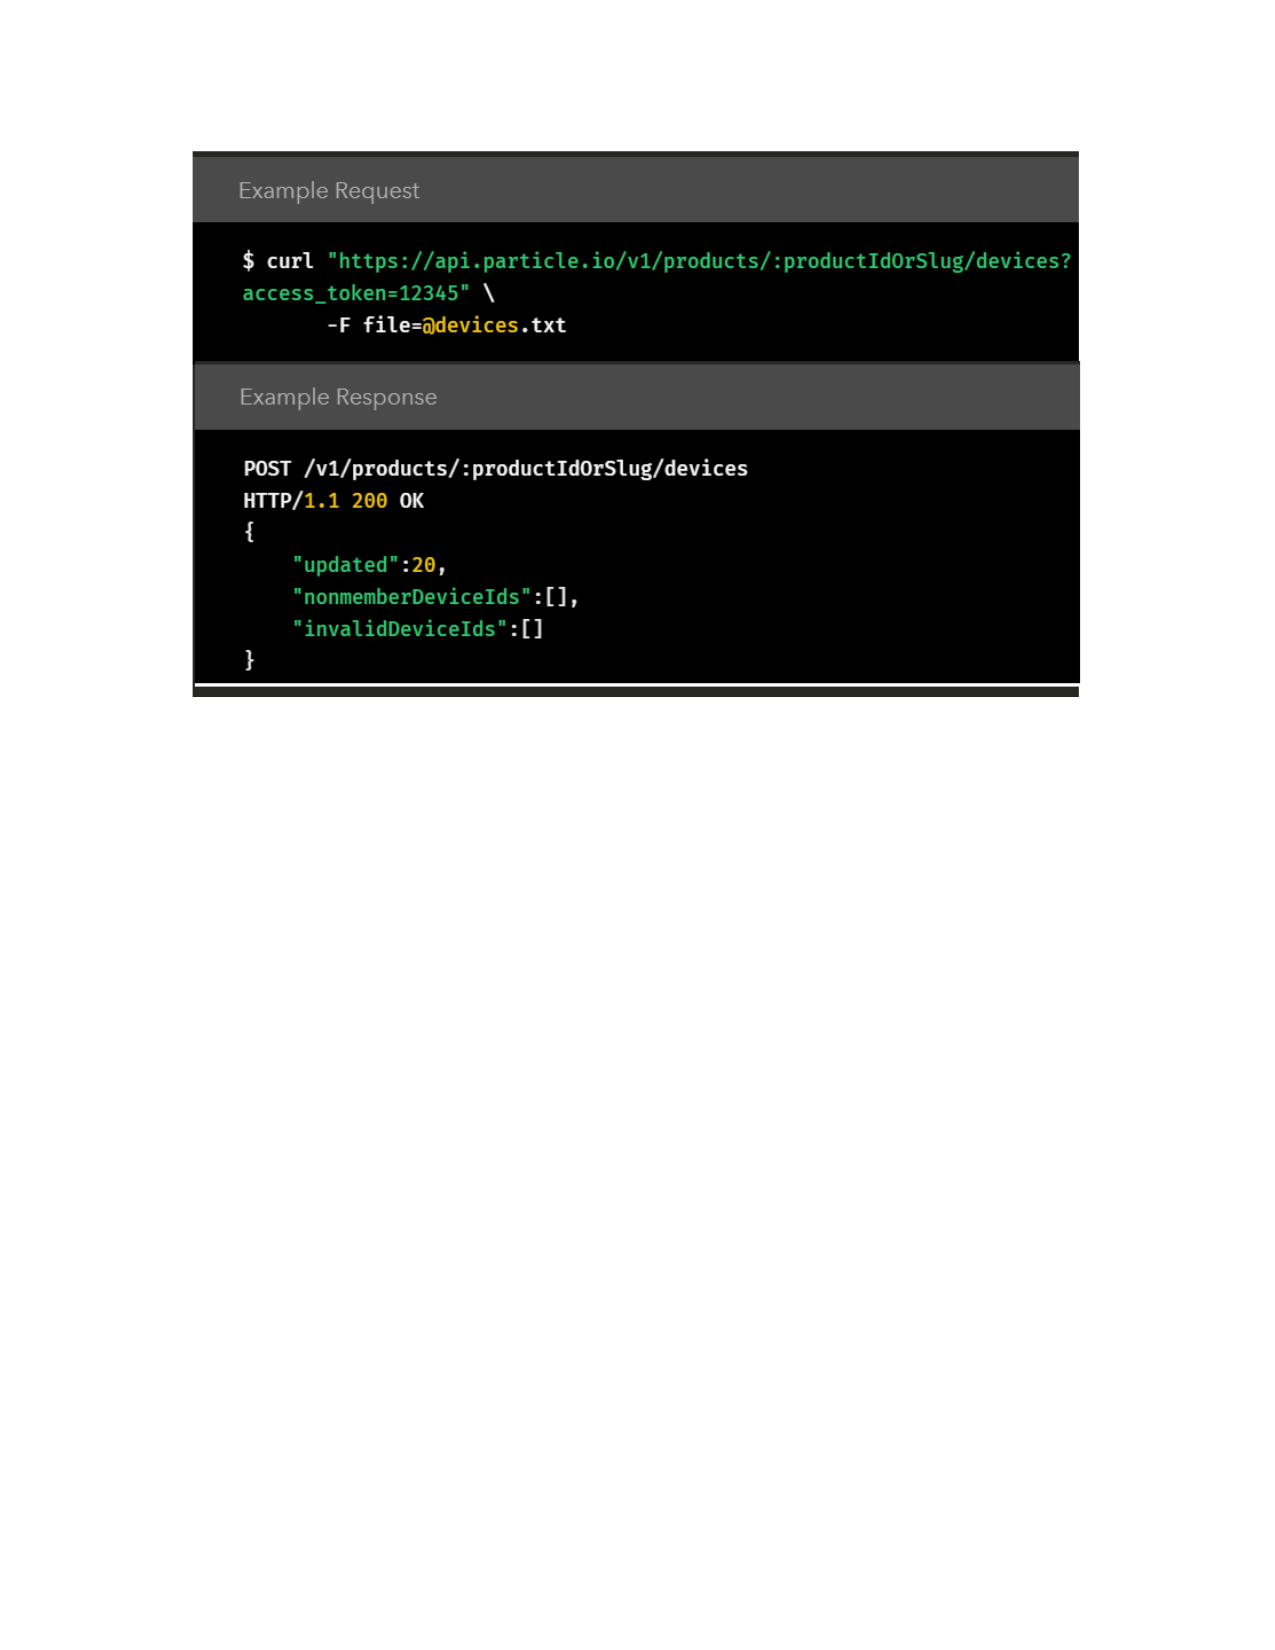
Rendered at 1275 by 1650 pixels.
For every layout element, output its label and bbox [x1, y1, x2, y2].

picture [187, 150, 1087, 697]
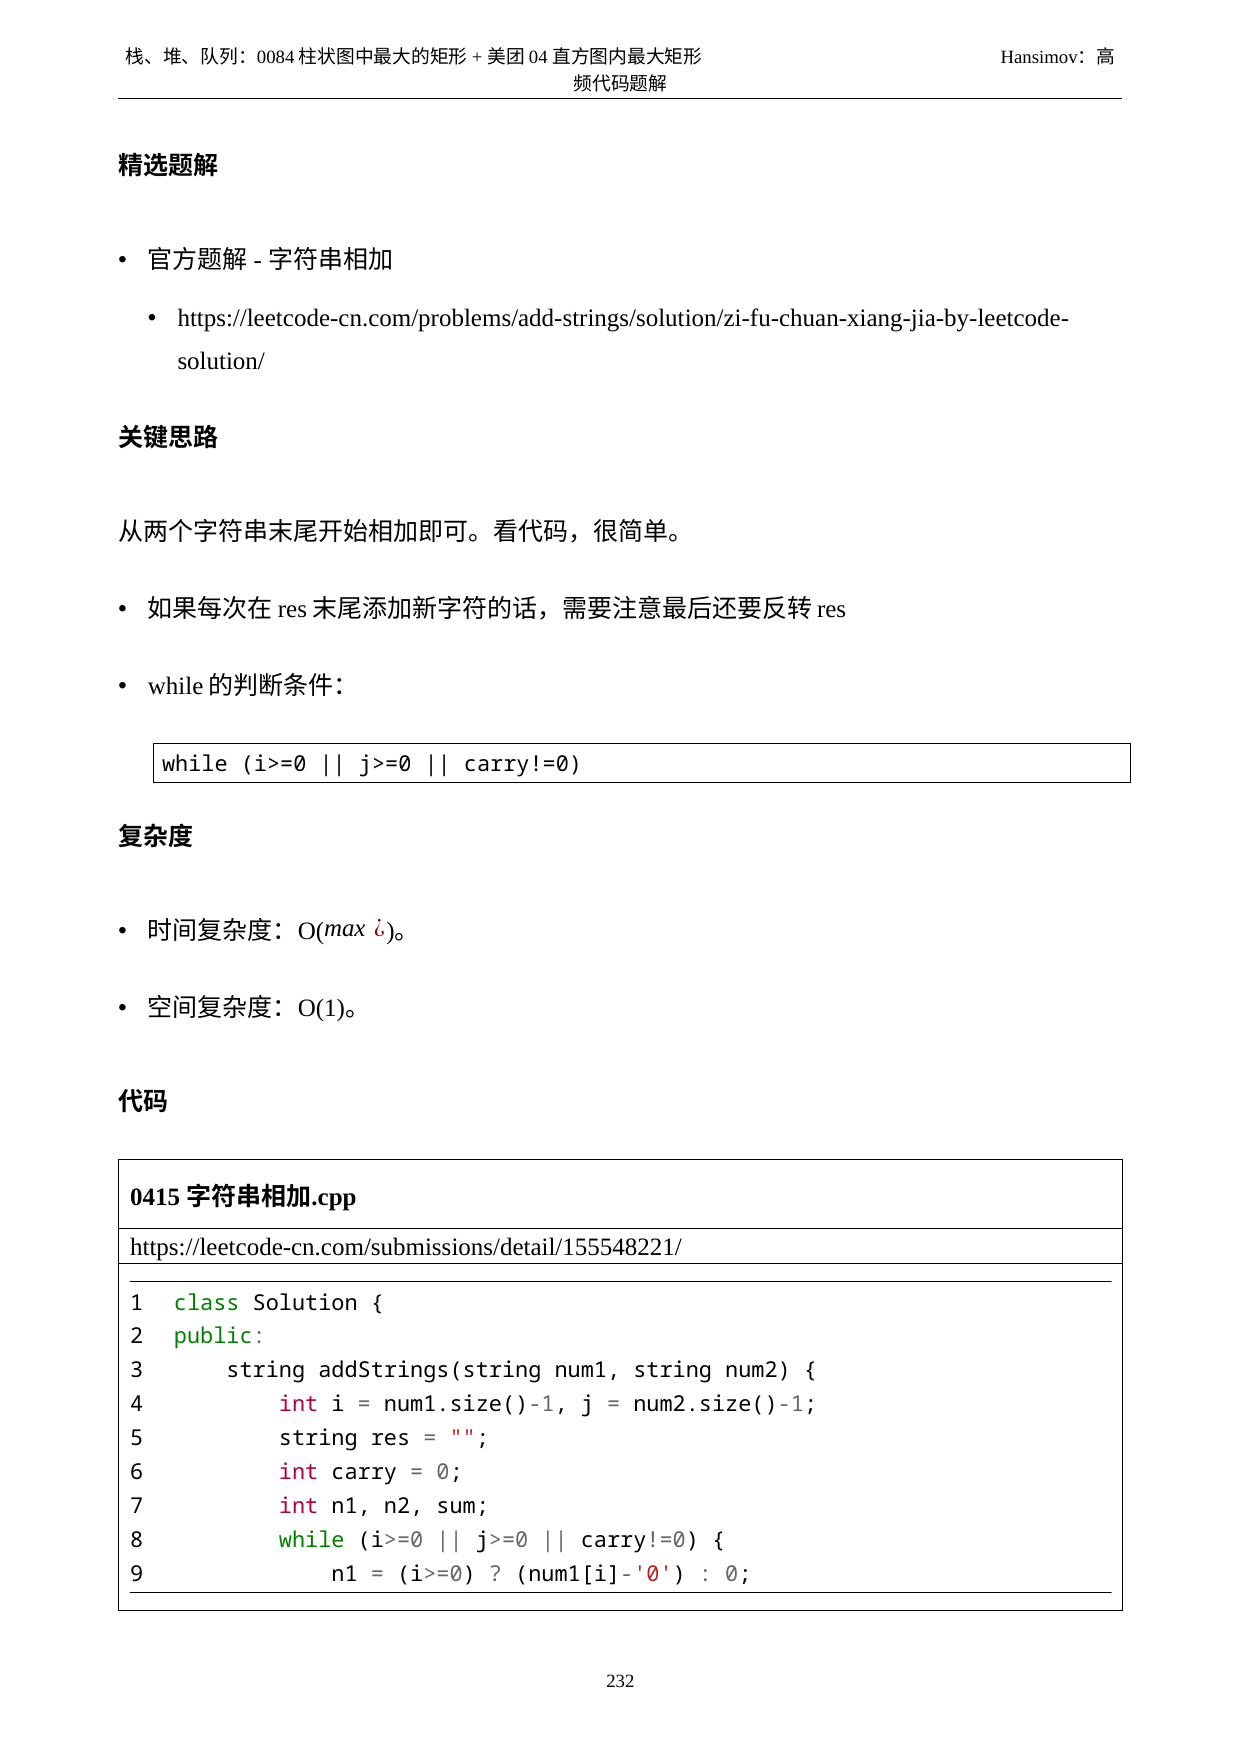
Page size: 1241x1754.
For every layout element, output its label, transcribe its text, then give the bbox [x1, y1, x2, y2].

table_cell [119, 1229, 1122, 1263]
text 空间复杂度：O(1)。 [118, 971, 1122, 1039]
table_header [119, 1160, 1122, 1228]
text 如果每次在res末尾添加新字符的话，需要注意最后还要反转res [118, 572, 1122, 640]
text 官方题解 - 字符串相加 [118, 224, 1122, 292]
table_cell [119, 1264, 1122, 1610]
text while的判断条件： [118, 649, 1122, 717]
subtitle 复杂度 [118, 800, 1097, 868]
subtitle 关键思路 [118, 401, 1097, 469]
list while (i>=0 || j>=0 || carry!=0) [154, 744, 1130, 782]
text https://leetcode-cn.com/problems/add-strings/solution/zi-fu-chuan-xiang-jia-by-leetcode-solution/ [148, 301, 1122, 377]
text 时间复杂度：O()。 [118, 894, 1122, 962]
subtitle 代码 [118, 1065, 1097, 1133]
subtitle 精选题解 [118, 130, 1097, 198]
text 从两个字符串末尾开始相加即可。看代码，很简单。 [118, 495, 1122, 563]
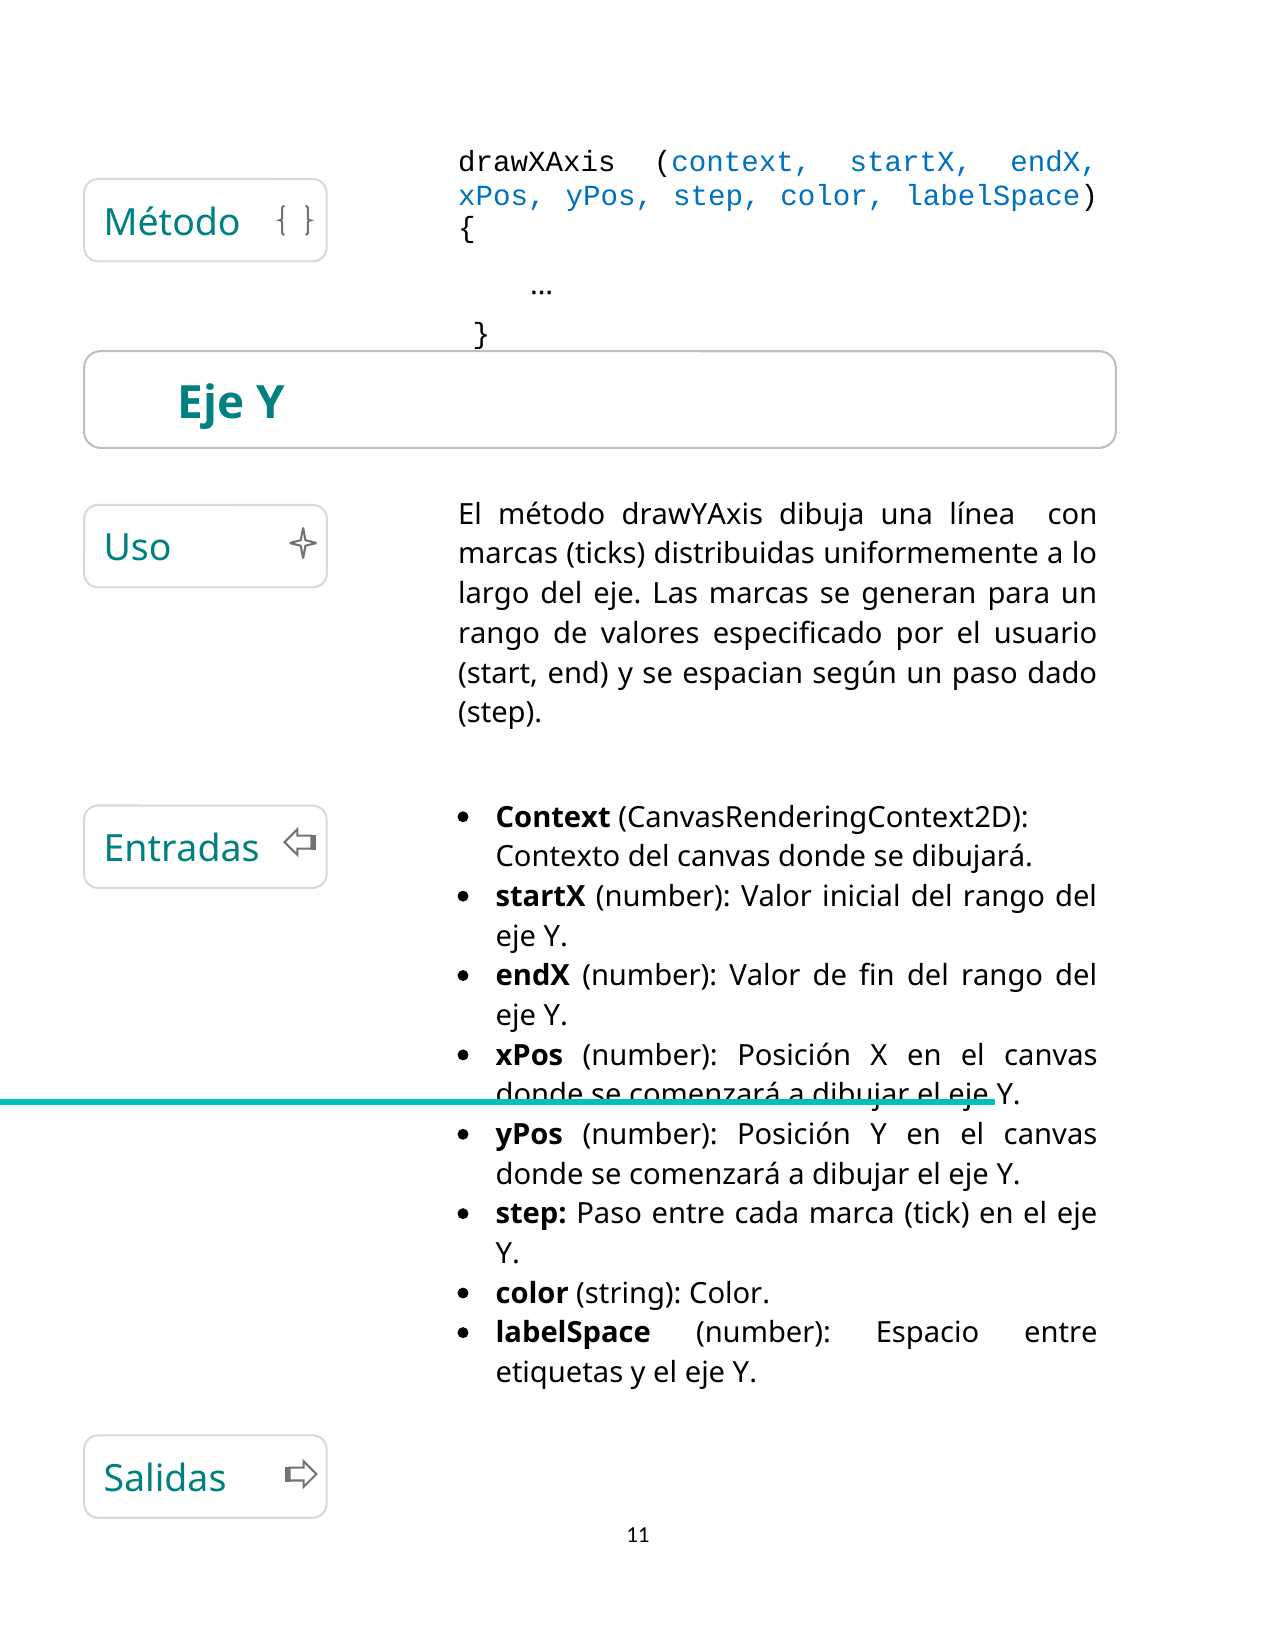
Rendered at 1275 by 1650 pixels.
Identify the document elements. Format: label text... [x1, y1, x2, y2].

· · · · · · ·

- WHAT THIS TASK INVOLVES
In the entries above, find the line containing "table_cell [119, 1264, 1122, 1610]", then please retype it and every line after it through the last, exactly as written, omitting pictures.

- ANSWER FOR THE TASK
table_cell [119, 1264, 1122, 1610]
text while的判断条件： [118, 649, 1122, 717]
subtitle 复杂度 [118, 800, 1097, 868]
subtitle 关键思路 [118, 401, 1097, 469]
list while (i>=0 || j>=0 || carry!=0) [154, 744, 1130, 782]
text https://leetcode-cn.com/problems/add-strings/solution/zi-fu-chuan-xiang-jia-by-leetcode-solution/ [148, 301, 1122, 377]
text 时间复杂度：O()。 [118, 894, 1122, 962]
subtitle 代码 [118, 1065, 1097, 1133]
subtitle 精选题解 [118, 130, 1097, 198]
text 从两个字符串末尾开始相加即可。看代码，很简单。 [118, 495, 1122, 563]
Rendered at 1275 by 1650 pixels.
Identify the document elements. Format: label text... [x1, y1, x2, y2].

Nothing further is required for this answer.